Experimental Designs:

  • Completely randomized: Randomly assign all units to treatments
  • Randomized block: Group by a variable, randomize within blocks
  • Matched pairs: Pair similar units, randomize within pairs

"You've got this," Sylvia encourages. "Every time you see a claim that 'X causes Y,' you now have the tools to ask the right questions. Does the study have a control group? Was there random assignment? That's a superpower right there!"


Practice Question: Identify the Design

A researcher wants to test whether a new algebra tutoring method improves test scores. She recruits 60 students and pairs them by their current math grades, creating 30 pairs. Within each pair, she flips a coin to determine which student gets the new method and which gets traditional tutoring. After 8 weeks, she compares test scores.

What type of experimental design is this?

Answer: This is a matched pairs design. Students are paired based on a relevant characteristic (current math grade), and random assignment occurs within each pair. This design controls for prior math ability.

Practice Question: Design Critique

A coffee company claims their new blend increases energy levels because 50 volunteers who drank their coffee reported feeling more energetic than before drinking it.

What are at least two problems with this study design?

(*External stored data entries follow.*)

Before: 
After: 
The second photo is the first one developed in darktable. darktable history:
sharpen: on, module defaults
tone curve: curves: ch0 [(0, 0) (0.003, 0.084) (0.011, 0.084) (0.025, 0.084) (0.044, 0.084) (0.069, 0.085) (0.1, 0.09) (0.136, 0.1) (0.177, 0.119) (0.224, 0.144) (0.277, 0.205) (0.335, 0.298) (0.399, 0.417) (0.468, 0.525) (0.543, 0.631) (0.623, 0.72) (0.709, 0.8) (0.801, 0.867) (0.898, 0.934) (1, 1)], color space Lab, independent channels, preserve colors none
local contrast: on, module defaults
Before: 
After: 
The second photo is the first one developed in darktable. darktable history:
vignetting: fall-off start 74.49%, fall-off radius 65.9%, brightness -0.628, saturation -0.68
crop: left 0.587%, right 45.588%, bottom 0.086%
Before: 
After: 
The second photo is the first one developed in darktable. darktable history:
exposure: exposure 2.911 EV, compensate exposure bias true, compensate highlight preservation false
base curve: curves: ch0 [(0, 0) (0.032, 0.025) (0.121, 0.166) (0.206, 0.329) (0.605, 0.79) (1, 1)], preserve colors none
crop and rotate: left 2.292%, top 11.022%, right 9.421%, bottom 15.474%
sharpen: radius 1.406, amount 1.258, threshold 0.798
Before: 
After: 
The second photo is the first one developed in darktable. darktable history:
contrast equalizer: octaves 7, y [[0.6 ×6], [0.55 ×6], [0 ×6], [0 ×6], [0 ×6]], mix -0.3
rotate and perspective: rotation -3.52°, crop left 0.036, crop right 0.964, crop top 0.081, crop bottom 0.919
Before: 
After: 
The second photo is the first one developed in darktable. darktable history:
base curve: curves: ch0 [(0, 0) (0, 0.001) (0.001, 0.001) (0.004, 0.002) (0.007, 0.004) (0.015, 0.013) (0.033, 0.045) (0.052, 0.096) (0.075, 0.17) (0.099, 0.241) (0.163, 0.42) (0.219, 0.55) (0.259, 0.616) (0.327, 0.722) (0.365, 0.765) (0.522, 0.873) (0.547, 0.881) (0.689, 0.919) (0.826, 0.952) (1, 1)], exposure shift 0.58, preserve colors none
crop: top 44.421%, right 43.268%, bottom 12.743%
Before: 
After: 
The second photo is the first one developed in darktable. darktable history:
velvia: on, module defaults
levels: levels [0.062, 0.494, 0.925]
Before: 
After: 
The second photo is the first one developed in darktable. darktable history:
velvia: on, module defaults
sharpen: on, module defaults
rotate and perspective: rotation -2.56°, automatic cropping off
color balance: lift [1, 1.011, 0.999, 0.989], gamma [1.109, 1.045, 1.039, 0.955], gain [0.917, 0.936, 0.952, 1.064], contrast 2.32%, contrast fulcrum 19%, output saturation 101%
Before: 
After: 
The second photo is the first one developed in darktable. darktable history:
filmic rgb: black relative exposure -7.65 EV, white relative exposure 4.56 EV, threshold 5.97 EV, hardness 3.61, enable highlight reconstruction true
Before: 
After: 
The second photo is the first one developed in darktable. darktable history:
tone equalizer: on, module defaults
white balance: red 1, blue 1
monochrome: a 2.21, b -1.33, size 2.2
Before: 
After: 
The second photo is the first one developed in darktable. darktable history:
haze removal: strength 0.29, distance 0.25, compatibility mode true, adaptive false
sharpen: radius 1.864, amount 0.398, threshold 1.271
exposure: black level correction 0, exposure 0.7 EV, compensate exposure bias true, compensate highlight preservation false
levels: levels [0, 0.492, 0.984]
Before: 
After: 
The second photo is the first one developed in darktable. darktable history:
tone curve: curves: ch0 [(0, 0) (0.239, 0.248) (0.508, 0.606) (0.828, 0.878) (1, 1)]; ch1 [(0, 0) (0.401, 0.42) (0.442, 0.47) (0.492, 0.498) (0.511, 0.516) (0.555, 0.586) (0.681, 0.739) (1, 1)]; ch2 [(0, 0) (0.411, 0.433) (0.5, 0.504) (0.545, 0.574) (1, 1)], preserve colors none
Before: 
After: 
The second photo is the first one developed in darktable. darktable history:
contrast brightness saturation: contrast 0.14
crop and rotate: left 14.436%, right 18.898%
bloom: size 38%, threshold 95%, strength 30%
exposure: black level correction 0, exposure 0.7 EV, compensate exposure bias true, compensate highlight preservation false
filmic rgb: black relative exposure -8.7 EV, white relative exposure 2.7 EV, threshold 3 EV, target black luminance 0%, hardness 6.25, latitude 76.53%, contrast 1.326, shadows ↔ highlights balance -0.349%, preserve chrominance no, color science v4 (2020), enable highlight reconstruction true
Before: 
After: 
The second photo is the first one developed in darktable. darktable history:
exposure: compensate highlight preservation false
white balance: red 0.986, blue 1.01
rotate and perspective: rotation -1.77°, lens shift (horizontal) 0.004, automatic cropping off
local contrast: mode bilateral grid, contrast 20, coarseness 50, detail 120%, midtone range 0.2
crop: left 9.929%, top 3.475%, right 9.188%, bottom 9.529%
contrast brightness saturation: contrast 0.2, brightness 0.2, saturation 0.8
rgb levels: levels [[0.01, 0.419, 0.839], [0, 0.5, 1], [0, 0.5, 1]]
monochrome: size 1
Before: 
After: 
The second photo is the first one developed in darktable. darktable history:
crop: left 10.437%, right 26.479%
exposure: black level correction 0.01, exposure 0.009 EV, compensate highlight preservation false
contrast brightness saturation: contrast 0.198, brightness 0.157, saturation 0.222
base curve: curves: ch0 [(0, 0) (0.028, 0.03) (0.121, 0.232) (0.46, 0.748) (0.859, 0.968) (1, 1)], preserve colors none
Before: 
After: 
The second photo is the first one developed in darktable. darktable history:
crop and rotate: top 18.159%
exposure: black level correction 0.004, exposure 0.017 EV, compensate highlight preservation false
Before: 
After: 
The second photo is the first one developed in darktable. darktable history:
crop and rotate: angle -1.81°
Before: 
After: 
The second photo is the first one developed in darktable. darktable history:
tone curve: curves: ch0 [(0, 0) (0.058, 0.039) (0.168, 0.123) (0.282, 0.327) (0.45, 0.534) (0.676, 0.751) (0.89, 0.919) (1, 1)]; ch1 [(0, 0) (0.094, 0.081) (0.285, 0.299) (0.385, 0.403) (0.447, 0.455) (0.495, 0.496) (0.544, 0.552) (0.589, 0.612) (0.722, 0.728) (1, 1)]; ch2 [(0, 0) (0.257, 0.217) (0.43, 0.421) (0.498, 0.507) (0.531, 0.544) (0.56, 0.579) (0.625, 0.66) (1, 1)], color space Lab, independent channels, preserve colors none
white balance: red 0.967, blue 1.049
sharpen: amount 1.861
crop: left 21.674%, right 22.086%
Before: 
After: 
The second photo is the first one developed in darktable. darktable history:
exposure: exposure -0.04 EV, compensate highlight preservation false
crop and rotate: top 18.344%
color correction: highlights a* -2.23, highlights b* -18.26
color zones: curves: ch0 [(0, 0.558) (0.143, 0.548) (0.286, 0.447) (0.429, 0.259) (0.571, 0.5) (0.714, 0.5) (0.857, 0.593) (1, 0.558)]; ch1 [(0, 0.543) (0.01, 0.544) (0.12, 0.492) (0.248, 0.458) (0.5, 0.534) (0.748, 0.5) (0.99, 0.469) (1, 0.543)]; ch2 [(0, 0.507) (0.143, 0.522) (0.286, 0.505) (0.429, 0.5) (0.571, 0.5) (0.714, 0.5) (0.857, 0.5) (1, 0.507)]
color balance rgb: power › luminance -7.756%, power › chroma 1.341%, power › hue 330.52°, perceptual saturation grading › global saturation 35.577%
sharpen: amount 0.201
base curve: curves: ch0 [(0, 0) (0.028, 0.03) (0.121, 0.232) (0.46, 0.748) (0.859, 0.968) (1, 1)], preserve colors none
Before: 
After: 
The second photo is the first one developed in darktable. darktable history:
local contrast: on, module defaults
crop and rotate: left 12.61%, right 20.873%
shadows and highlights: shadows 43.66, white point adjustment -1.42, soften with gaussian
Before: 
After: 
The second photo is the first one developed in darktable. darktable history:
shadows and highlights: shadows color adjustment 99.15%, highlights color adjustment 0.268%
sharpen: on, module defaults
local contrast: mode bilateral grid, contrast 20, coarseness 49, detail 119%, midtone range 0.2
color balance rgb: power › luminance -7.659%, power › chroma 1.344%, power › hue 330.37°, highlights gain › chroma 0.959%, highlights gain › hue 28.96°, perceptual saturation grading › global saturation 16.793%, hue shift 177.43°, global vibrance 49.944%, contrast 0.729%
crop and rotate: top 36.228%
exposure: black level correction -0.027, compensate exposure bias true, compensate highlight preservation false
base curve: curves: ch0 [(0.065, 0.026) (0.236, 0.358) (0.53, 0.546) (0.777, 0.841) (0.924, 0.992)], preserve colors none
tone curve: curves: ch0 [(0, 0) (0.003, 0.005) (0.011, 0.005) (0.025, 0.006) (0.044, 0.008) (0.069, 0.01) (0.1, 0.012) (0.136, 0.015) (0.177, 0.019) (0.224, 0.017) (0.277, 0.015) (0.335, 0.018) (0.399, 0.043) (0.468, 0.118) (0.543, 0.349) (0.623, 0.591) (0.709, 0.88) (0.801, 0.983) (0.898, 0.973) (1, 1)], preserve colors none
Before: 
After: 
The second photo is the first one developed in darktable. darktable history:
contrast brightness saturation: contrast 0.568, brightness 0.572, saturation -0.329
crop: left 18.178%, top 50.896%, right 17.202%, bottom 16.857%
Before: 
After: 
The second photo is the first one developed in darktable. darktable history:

Answer: 1. No control group: Without a control group (or placebo group drinking decaf that looks identical), we can't distinguish between the coffee's effect and the placebo effect. 2. No random assignment: This appears to be an observational before/after study, not a true experiment. 3. Self-reported outcomes: "Feeling energetic" is subjective and susceptible to expectation bias. 4. Volunteers only: Self-selected participants may differ from the general population.


Looking Ahead

In the next chapter, we'll dive into the world of random variables and probability distributions. You'll learn how to mathematically model random processes, which is essential for understanding the inferential statistics that come later in the course.

"The beautiful thing about experiments?" Sylvia muses. "They're how we move from 'I wonder if...' to 'Now I know.' And that's pretty amazing, if you ask me. See you in the next chapter!"